EXCERPTED DATA »
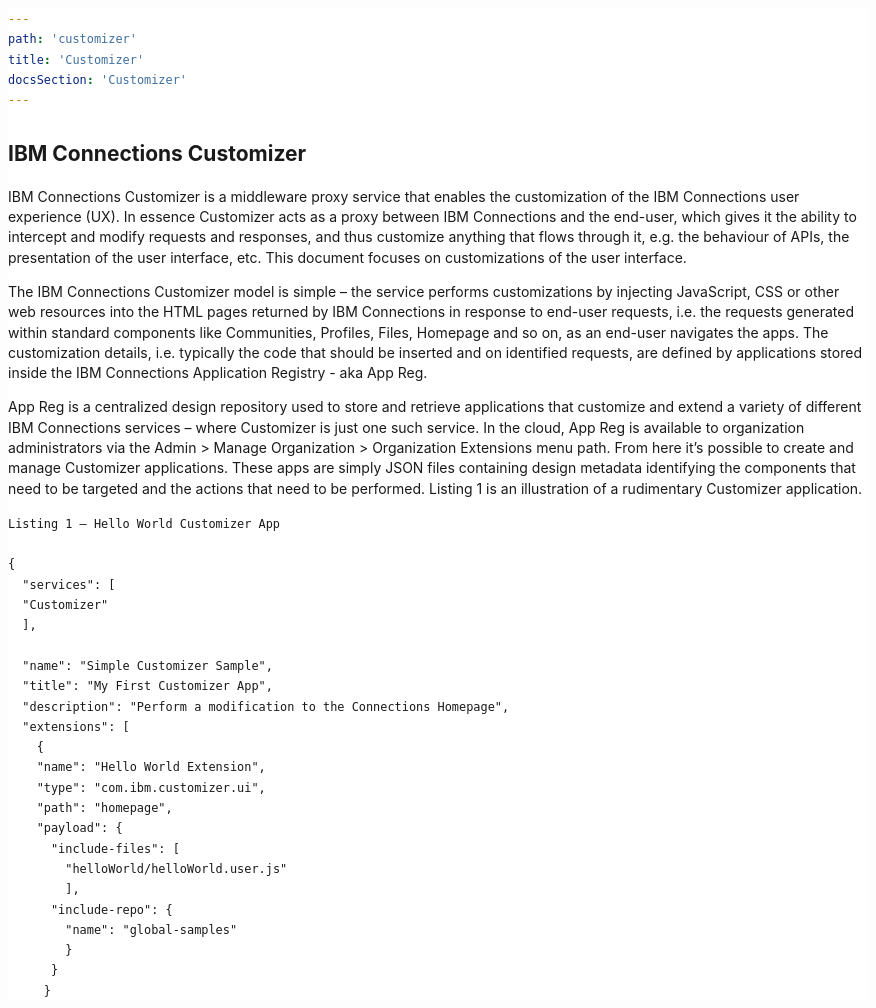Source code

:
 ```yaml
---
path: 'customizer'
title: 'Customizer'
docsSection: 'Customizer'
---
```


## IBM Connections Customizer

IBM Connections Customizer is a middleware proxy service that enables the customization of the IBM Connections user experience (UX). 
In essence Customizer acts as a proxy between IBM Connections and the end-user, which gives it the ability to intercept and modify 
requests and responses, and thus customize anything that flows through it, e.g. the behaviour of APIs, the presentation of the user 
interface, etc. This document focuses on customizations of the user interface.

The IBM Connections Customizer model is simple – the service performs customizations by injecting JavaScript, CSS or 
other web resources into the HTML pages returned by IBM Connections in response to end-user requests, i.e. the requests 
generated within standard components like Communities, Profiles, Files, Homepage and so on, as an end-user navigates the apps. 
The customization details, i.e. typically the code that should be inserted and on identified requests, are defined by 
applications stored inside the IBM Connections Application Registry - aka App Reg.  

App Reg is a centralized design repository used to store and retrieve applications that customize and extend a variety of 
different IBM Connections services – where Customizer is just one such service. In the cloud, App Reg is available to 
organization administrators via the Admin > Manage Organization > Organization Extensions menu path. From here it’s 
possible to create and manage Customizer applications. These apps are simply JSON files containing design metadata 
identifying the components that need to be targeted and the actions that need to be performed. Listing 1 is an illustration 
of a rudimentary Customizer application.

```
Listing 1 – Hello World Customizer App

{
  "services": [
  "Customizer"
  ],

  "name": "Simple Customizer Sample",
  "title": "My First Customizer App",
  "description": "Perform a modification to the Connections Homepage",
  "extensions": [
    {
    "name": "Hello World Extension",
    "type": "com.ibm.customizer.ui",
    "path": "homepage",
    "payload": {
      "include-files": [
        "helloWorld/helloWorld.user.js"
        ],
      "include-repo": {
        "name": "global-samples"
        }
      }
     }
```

WHAT IS BEING ASKED » Leave out the images and write out the listing above exactly.

YOUR RESPONSE »
Source code

:
 ```yaml
---
path: 'customizer'
title: 'Customizer'
docsSection: 'Customizer'
---
```


## IBM Connections Customizer

IBM Connections Customizer is a middleware proxy service that enables the customization of the IBM Connections user experience (UX). 
In essence Customizer acts as a proxy between IBM Connections and the end-user, which gives it the ability to intercept and modify 
requests and responses, and thus customize anything that flows through it, e.g. the behaviour of APIs, the presentation of the user 
interface, etc. This document focuses on customizations of the user interface.

The IBM Connections Customizer model is simple – the service performs customizations by injecting JavaScript, CSS or 
other web resources into the HTML pages returned by IBM Connections in response to end-user requests, i.e. the requests 
generated within standard components like Communities, Profiles, Files, Homepage and so on, as an end-user navigates the apps. 
The customization details, i.e. typically the code that should be inserted and on identified requests, are defined by 
applications stored inside the IBM Connections Application Registry - aka App Reg.  

App Reg is a centralized design repository used to store and retrieve applications that customize and extend a variety of 
different IBM Connections services – where Customizer is just one such service. In the cloud, App Reg is available to 
organization administrators via the Admin > Manage Organization > Organization Extensions menu path. From here it’s 
possible to create and manage Customizer applications. These apps are simply JSON files containing design metadata 
identifying the components that need to be targeted and the actions that need to be performed. Listing 1 is an illustration 
of a rudimentary Customizer application.

```
Listing 1 – Hello World Customizer App

{
  "services": [
  "Customizer"
  ],

  "name": "Simple Customizer Sample",
  "title": "My First Customizer App",
  "description": "Perform a modification to the Connections Homepage",
  "extensions": [
    {
    "name": "Hello World Extension",
    "type": "com.ibm.customizer.ui",
    "path": "homepage",
    "payload": {
      "include-files": [
        "helloWorld/helloWorld.user.js"
        ],
      "include-repo": {
        "name": "global-samples"
        }
      }
     }
```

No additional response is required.